» **課題 1**
「ひらいて」を論じた文章で「「すきじゃないなら」「すきならば」と反対の」で始まる段落を、主な内容を残して箇条書きに直してください。
» **課題 2**
「ひらいて」を論じた文章に名前の出てくる人物を、すべて挙げてください。
» **課題 3**
「ひらいて」を論じた文章を、最後の文のあとから書き進めてください。

» **提示文**
════════════════

2020-01-03 12:34:16 | 詩(雑誌・同人誌)
池井昌樹「ひらいて」(「現代詩手帖」2020年01月号)

 池井昌樹「ひらいて」は、こう始まる。

そっとしていて
すきじゃないなら
そんなかおして
そばにこないで

そっとしていて
すきならば
いつもだまって
そばにいて

 「すきじゃないなら」「すきならば」と反対の「意味」のことばが、この二連を対にする。そして書き出しの「そっとしていて」に意味の違いをつけくわえる。それは「そばにこないで」と「そばにいて」という違った動きを誘う。
 ここに「詩」があるのか。
 いや、ここにあるのは「意味」ではないのか。
 言い換えると、ここに感じる何かというのは「散文」の論理ではないか。
 谷川、天沢の作品とつづけて読むと、そのあたりが微妙になる。

 一連目、なぜ「そっとしていて」「そばにこないで」と言ったのか。二連目の「そっとしていて」「そばにいて」を言いたいからだ。
 ここにあるのは「意味」ではなく、「意味」を否定する「矛盾」である。だから、それが「詩」なのだと言える。
 「矛盾」をくぐりぬけることで、「矛盾」を超えるものが生まれてくる。

そっとしていて
おねがいだから
でもほんとうに
すきならば

そっとしないで
かたくなな
わたしたち
ひとのこころを

いちどだけでも
そっとひらいて

 「そっとしていて」は「そっとしないで」にかわる。この展開は、いわば矛盾を超えていく弁証法である。止揚、ということになる。

════════════════

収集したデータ
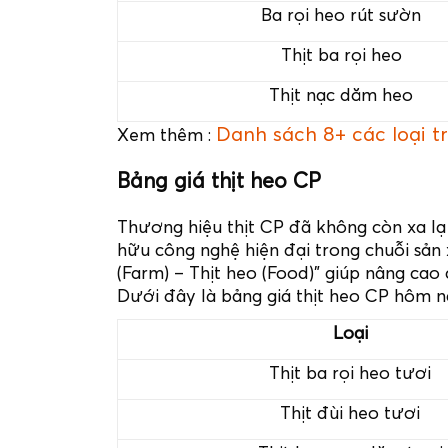
Ba rọi heo rút sườn
Thịt ba rọi heo
Thịt nạc dăm heo
Danh sách 8+ các loại t
Xem thêm :
Bảng giá thịt heo CP
Thương hiệu thịt CP đã không còn xa lạ 
hữu công nghệ hiện đại trong chuỗi sản 
(Farm) – Thịt heo (Food)” giúp nâng ca
Dưới đây là bảng giá thịt heo CP hôm n
Loại
Thịt ba rọi heo tươi
Thịt đùi heo tươi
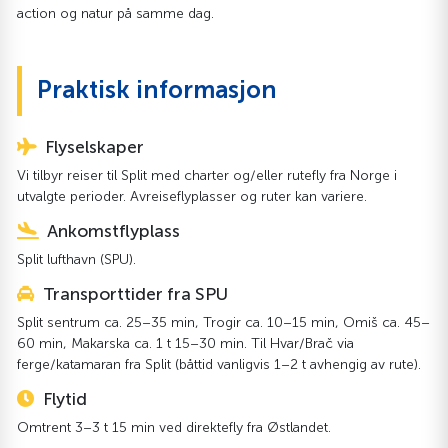
action og natur på samme dag.
Praktisk informasjon
Flyselskaper
Vi tilbyr reiser til Split med charter og/eller rutefly fra Norge i
utvalgte perioder. Avreiseflyplasser og ruter kan variere.
Ankomstflyplass
Split lufthavn (SPU).
Transporttider fra SPU
Split sentrum ca. 25–35 min, Trogir ca. 10–15 min, Omiš ca. 45–
60 min, Makarska ca. 1 t 15–30 min. Til Hvar/Brač via
ferge/katamaran fra Split (båttid vanligvis 1–2 t avhengig av rute).
Flytid
Omtrent 3–3 t 15 min ved direktefly fra Østlandet.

════════════════

» **解答欄 1**
- 「すきじゃないなら」「すきならば」という反対の「意味」のことばが、二つの連を対にしている。
- それが、書き出しの「そっとしていて」に意味の違いを加えている。
- その違いが、「そばにこないで」と「そばにいて」という違った動きを誘っている。

» **解答欄 2**
- 池井昌樹
- 谷川
- 天沢

» **解答欄 3**
 閉ざした「かたくなな」「こころ」を「そっとひらいて」。
 最後の一行で「していて」が「ひらいて」に変わる。
 止揚の瞬間、動詞が「そっとしている」から「そっとひらく」へと、完全に別なものになる。
 この「異質」への変化が「詩」か。
 そう言えるかもしれない。
 でも、これではありまにも「散文的」な「意味」の読み方の内におさまってしまう。つまり「論理」になりすぎてしまう。「論理としての詩」。
 これでは、「数学」である。ことばの「数学」。

 この「数学」としての詩から、池井は何を言いたいのだろうか。つまり「論理」ではない何を言いたいのだろうか。

そっとしていて
おねがいだから
でもほんとうに
すきならば

 この連に出てきた「ほうとう(に)」が池井の見つめているものである。
 ひとはどんなふうにも動く。「そばにいて」「そばにこないで」。どちらもできる。どちらも「そっとしている」ことができる。外から眺めれば、どちらも同じ「かたち」をしてる。同じかたちのものが、違う「意味」を持つことができる。
 「違う」は「間違う」でもある。
 「間違えた」なら「間違い」を正さないといけない。それは「ほうとう」へ帰るというかたちでしか正せない。
 人間が帰る場所としての「ほんとう」を池井は見つめている。

 「ほんとう」は池井のこの詩のキーワードである。「ほんとう」ということばが書かれなかったから、この詩は成り立たない。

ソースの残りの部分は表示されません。